Рядом с этой фотографией, явно в пару к ней, – снимок еще одной невесты, почти неотличимой от первой; она стоит вроде бы у той же самой церковной двери, и такой же шлейф точно так же разложен на ступенях. Впрочем, эта невеста чуточку пониже ростом, держится она чуточку смелее и выглядит почему-то более современно. Она опирается на руку, которую облегает серый рукав особого оттенка: на самом деле рукав вовсе не серый, а синий, я точно знаю – ведь это цвет формы военных летчиков. Рука принадлежит жениху с неизменно мальчишескими прической и улыбкой.

Мать и отец, тетя и дядя; вчетвером они наблюдают за нами из прошлого, пока мы пытаемся проникнуть в тайны настоящего и разрушить их последствия в будущем.

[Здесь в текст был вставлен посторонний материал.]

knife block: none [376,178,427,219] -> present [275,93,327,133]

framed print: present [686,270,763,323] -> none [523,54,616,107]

У задней стенки ящика Кит обнаруживает миниатюрный дневник. Меня вновь охватывает тревога. Надеюсь, мы не станем открывать дневник его матери? Чужие дневники читать нельзя… Но Кит его уже раскрыл и листает странички, а я заглядываю ему через плечо.

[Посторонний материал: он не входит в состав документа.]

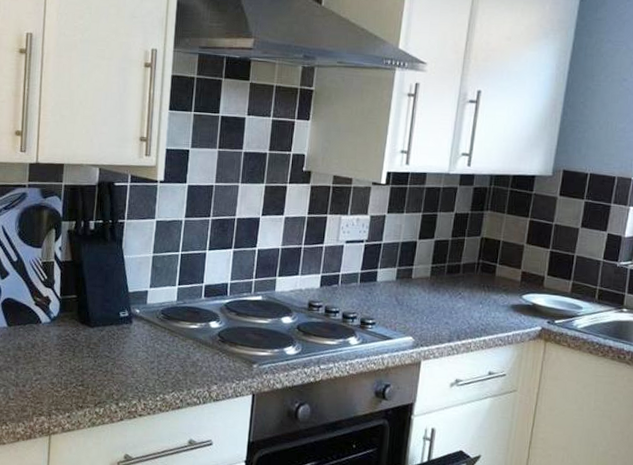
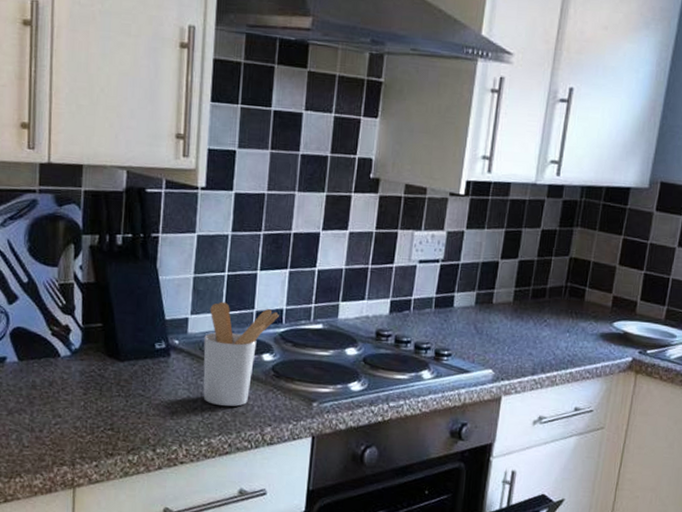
utensil holder: none [159,277,224,367] -> present [203,301,279,406]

Здесь записей тоже мало: «Доктор… Д. рождения Милли… Занавески из чистки… Годовщ. свадьбы…» Несколько записей явно светского характера: «Бриджу Кервенсов… Родители Теда… Тед уехал на званый обед в О. X….» Очень много про К.: «У К. начинаются занятия (взять из чистки спортивную куртку, рубашки для крикета)… У К. день спортивных состязаний… К. к зубному…»

Не знаю, каким образом Кит замечает первый шифрованный знак, только вдруг он перестает листать страницы и, забыв про лупу, подносит дневник к самым глазам. Потом смотрит на меня с тем особым выражением, которое появляется у него на лице, когда случается что-то действительно важное. Именно так он смотрел на меня, когда на пустыре за садом мистера Горта мы откопали первый позвоночник.

– Что? – шепотом спрашиваю я.

Он протягивает мне дневник и указывает на пустую страничку одной из январских пятниц.

Сначала страница кажется совершенно чистой. Но потом я замечаю крошечный знак, мельче всех прочих записей: между датой и фазой луны неприметно примостился малюсенький х.

По телу у меня пробегает незнакомая дрожь. Ничего подобного мы до сих пор не видели и уж конечно в журнал не заносили. Что бы ни означал этот микроскопический знак, поставлен он явно не для того, чтобы его заметили и разгадали посторонние. Выходит, мы наткнулись на какой-то самый настоящий секрет.

Кит смотрит на меня с прежним выражением, ожидая моей реакции. В его глазах мерцает неприятный огонек. Кит уже догадался, что я трушу – так уже было, когда он вынул из земли первый обнаруженный нами позвонок и я расхотел продолжать раскопки. Его опасения подтверждаются: я сам чувствую, что интерес к расследованию у меня вдруг испарился.

Я кладу дневник обратно в ящик.

– Лучше нам в это не соваться, – шепчу я.

Уголок рта у Кита едва заметно приподымается, выражая несомненное на ту минуту превосходство надо мной. Помню, он и прежде очень часто унижал меня подобным же образом: начинается все как игра, а потом превращается в испытание, которого я не выдерживаю.

Кит снова вынимает из ящика дневник и принимается медленно листать.

– А вдруг это что-то личное… – жалобно говорю я.

– Давай записывай, – командует он.

И следит, пока я скрепя сердце вывожу в журнале дату и рядом с ней знак х. Уже на полпути к двери я замечаю, что Кит, не отходя от стола, по-прежнему листает дневник.